JPEGs and TIFFs are useful to save space, (which isn’t really an issue anymore) but also to output straight for sharing/publication. Common modern uses for these two file formats might be a photojournalist who is sending images to a media desk straight from the camera, as they shoot, and beginners who want to share images without processing shots first.
In almost all other situations though, RAW files are the best way to make the most out of photos, but editing software compatible with opening these files is required.
Choose the Autofocusing Mode
Autofocusing (AF) is the camera’s way to automatically attain focus based on where the AF point lies in the frame. It can either operate as single-shot focus, AKA one-shot focus (once focus is attained it will stay in place until the photo is taken), or continuous (focus adjusts on the AF point continuously until the image is taken). Single-shot focus is useful for static subjects, like a portrait sitting, or a building, whereas continuous autofocus may be helpful for tracking focus on a moving subject like a pet or a vehicle.
It’s also possible to change the size of the AF point, with common options including spot, multi-point, group, and zones. Modern cameras also have eye, face, animal, and subject detection to intelligently track focus even while the subject or camera is moving. Choose the most appropriate setting for each shooting situation.
Set the Stills Shooting Speed
Digital cameras can photograph one still image at a time or multiple in succession. Commonly known as single-shot or continuous-burst, these drive modes offer differing levels of stills capture. A single shot might be all you need for a landscape, but to capture a skateboarder jumping over the ramps it makes sense to shoot a series of images and then pick the best after-the-fact.
Why include the single-shot mode at all, you say? Well, it saves going through deleting several photos of the same subject as the shutter release button can be quite sensitive, capturing more photos than you intend to when you press it in burst mode.
Video Setup Basics
Almost every digital camera released in the past decade or so has the ability to record video.
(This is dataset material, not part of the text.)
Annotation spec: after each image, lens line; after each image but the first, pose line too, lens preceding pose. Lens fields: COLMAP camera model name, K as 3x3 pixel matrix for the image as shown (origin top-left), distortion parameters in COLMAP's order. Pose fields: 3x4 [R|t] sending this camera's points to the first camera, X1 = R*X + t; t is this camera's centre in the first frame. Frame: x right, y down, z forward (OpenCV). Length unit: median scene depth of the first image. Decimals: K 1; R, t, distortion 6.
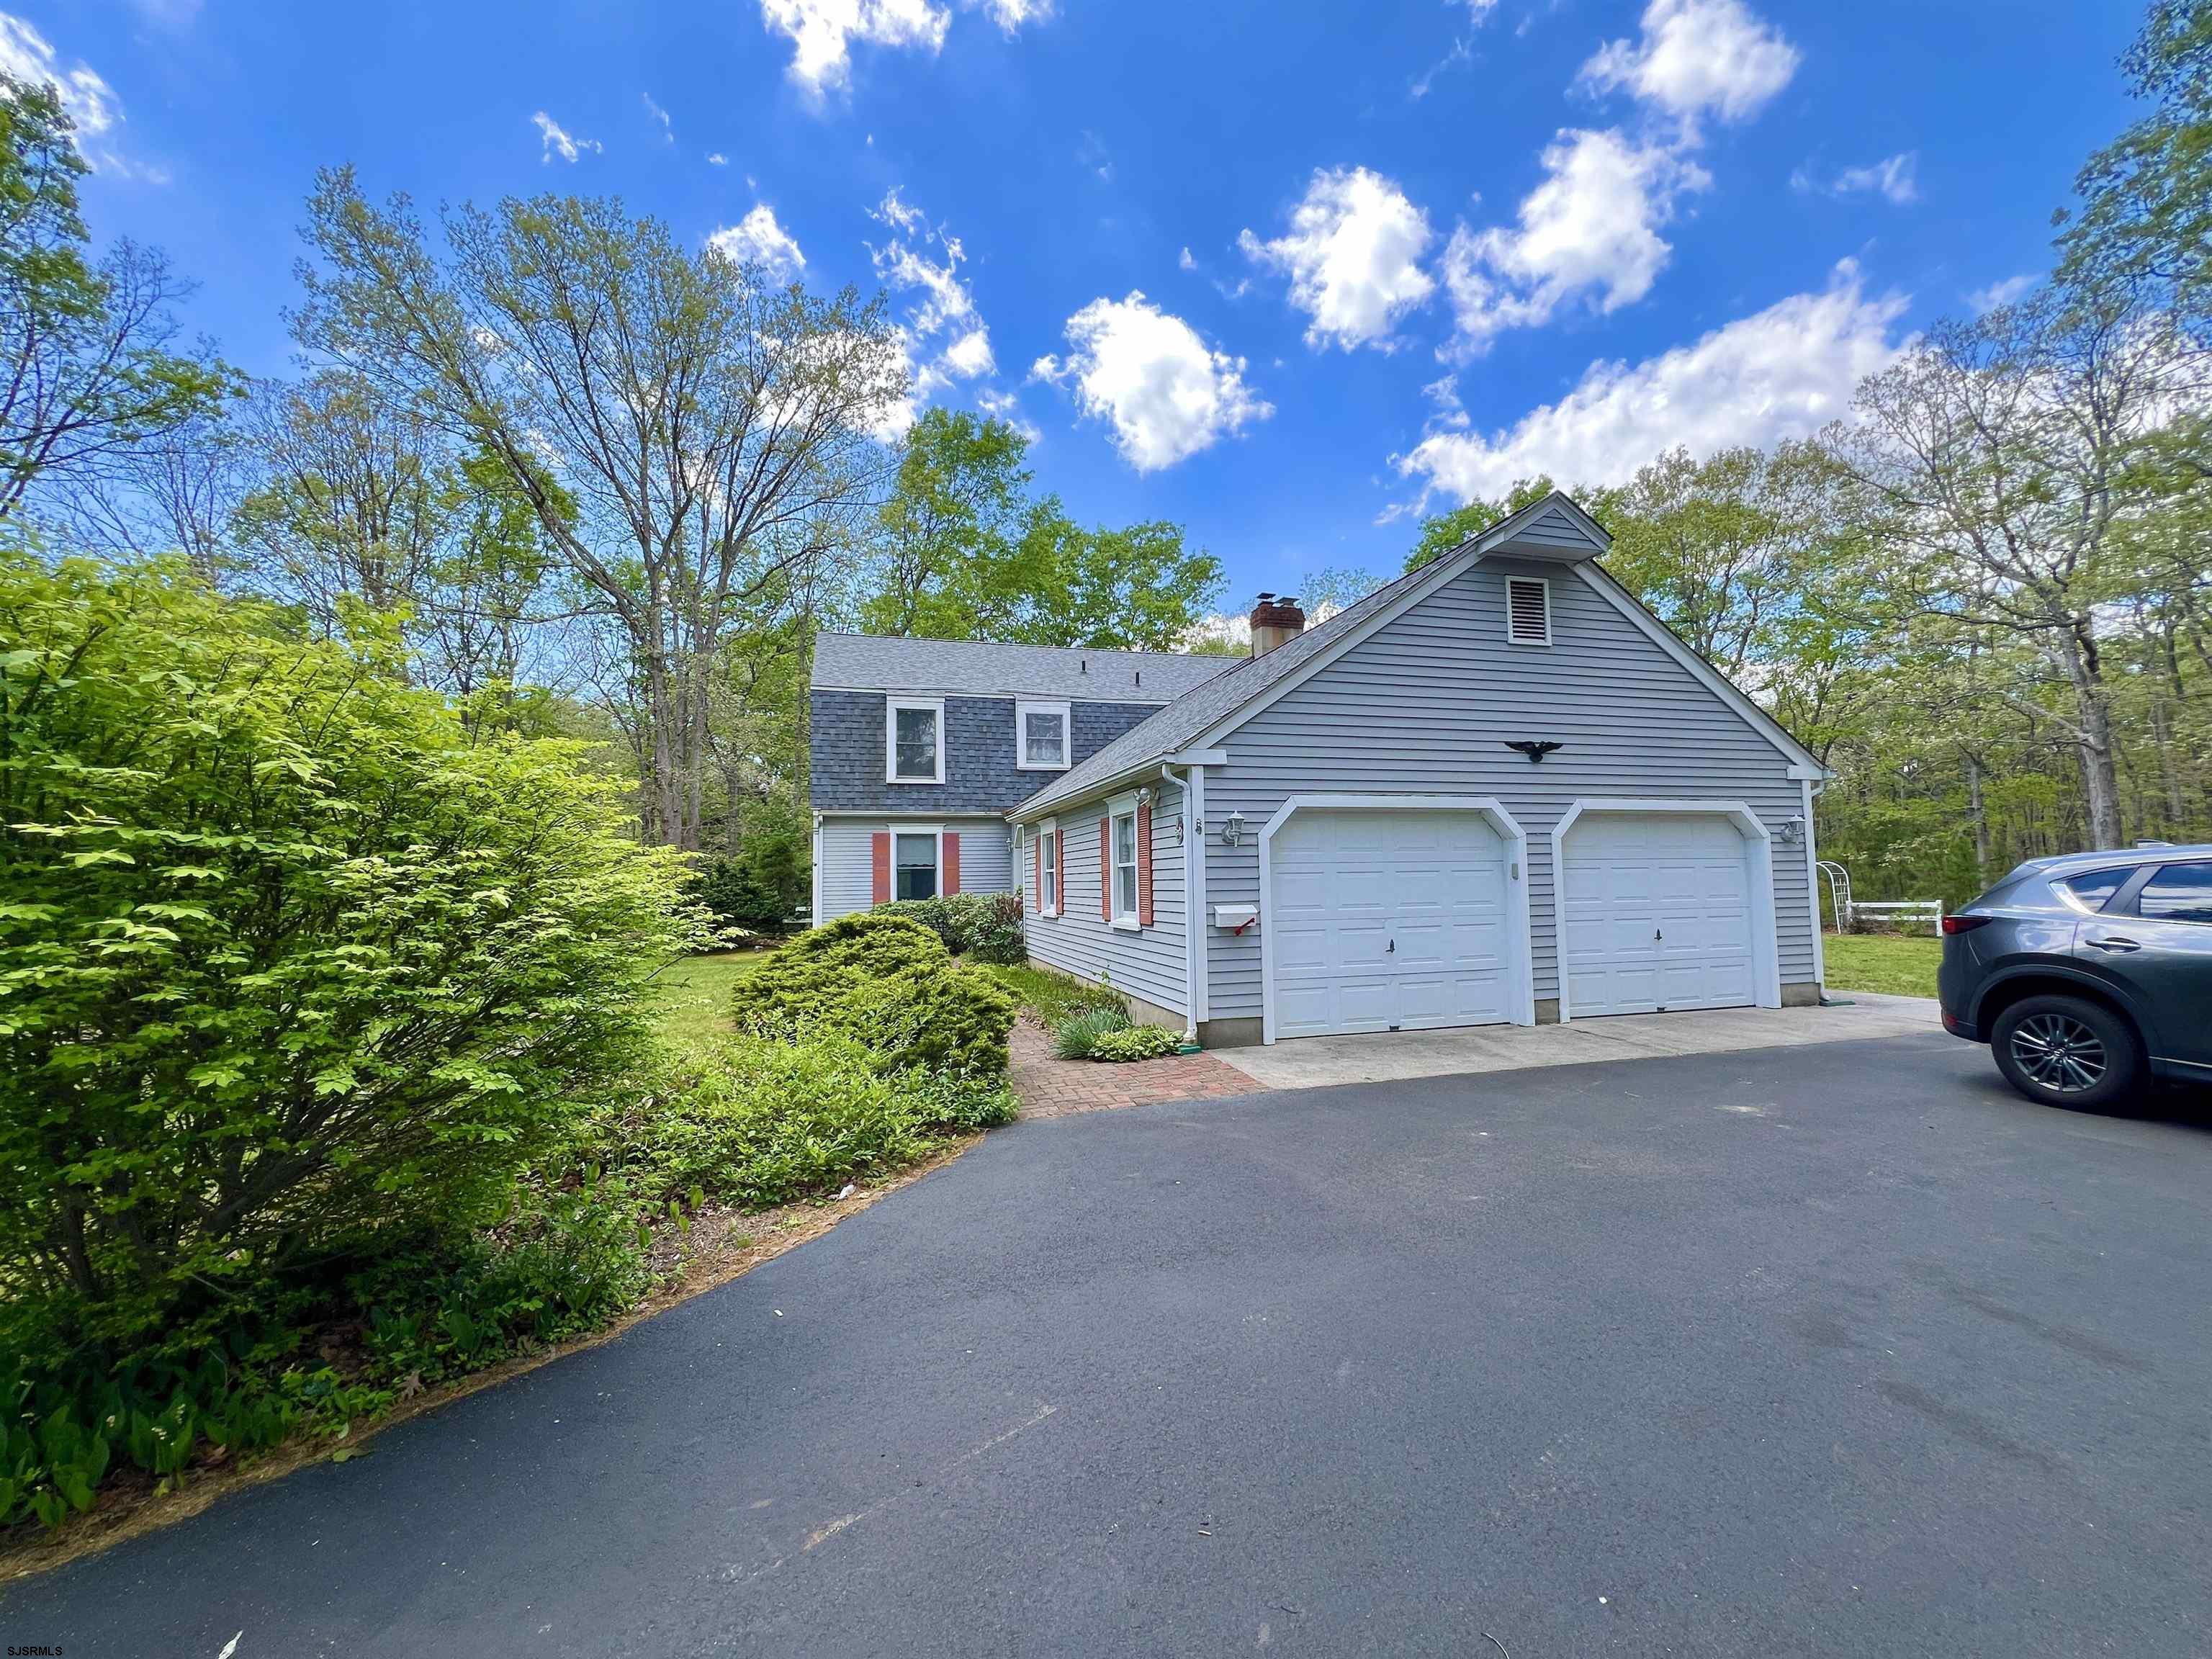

When switching from stills to video everything stays the same in terms of how aperture, shutter speed, and ISO affect the image, but users should be aware of the main difference between stills and video: resolution and frame rate.
Standard video resolutions in place on digital cameras are Full HD (1920 x 1080), 4K UHD (3840 x 2160), and 8K UHD (7680 x 4320). The numbers refer to how many pixels there are along the X-axis and Y-axis respectively. The higher the numbers, the more detail will be captured, but the bigger the resulting file will be.
Frame rate comes in standard speeds and as a point of reference for those new to video. A film at the cinema typically runs at 24fps (frame per second) whereas US TV broadcasts at 29.97fps (approx 30fps) and UK TV broadcasts at 25fps. The more frames that are captured, the smoother the resulting image. Cameras can now capture as high as 60fps for smooth footage, and occasionally at 120fps which is designed for true slow-motion capture as the 120 frames can be spread out by up to four times to match a 30fps project without the image stuttering. This would produce footage that’s 25% the speed of the original action.
It’s also important to remember that video files are much bigger than stills because of the increased frame rate and due to the audio which also takes a significant amount of space on the memory card. Standard audio recording settings are 48kHz (sampling rate) and 16 bit (bit depth) but some models have options to boost this higher for more detailed audio capture.
Your New Camera is Ready to Shoot
This guide should cover the most basic requirements to get your new camera up and running. When you’re ready to take it one step further, attempt to start using manual settings such as aperture, shutter speed, and ISO, or consider changing the white balance to suit the shooting environment. Metering can be changed, but only advanced photographers really need to alter this because exposure can be manipulated through the use of aperture, shutter speed, and ISO sensitivity.